C'est la quatrième fois que je viens.

La première année je m'étais inscrite croyant que c'était la dernière possible. Ce fut celle du bonheur, car j'ignorais la gravité de l'état de mon père et que par ailleurs je me croyais aimée. Je béta-lisais "Les trois médecins". Dans ma félicité ça ne comptait pas pour rien.

La seconde celle de l'épuisement euphorique : Florence Aubenas et Hussein Hanoun venaient d'être libérés, je me sentais portée, participais à l'hôtel des Blogueurs, la vie était intense et belle.J'étais rétamée mais peu importait.

2006 celle de sortir enfin d'un état de choc dans lequel une succession malfaisante d'événements subis m'avait plongée. J'avais sombré en février après un coup de (dis)grâce. Le festival m'avait aidée. Paradoxalement, c'était l'année du "Voyage en Arménie" qui n'était pas au programme mais dans un cinéma local si. Mes mots duraient plus que ma présence.
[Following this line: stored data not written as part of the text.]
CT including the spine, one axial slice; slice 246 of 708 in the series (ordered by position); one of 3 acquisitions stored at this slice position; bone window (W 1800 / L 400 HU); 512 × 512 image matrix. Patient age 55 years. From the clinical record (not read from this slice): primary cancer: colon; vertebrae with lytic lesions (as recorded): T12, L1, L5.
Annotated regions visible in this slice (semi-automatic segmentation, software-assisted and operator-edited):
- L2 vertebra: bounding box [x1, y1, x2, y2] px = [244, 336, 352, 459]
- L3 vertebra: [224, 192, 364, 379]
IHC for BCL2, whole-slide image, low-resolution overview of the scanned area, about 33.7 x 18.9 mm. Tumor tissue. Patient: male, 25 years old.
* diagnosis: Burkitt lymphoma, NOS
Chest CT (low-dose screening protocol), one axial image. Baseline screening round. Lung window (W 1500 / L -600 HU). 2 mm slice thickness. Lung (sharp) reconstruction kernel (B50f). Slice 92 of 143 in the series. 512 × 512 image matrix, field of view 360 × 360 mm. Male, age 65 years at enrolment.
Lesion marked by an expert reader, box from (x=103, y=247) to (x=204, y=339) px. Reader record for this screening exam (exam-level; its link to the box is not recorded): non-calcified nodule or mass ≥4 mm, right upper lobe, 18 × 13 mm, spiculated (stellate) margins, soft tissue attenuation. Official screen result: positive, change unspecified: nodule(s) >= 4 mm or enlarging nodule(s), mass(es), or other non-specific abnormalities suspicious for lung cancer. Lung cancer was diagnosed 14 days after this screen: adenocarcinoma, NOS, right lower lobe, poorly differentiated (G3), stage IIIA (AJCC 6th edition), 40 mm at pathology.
L'an passé fut celui de pleinement profiter du cinéma, de la ville, de sa vie, des lieux et pourtant d'être gelée et pourtant minée par la peine. Une revoyure fortuite d'avec une des personnes que les malheurs avaient fait flipper puis fuir, s'était à peine avant plutôt mal passée, elle sans doute persuadée d'une volonté de ma part d'encombrer. Travail et solitude.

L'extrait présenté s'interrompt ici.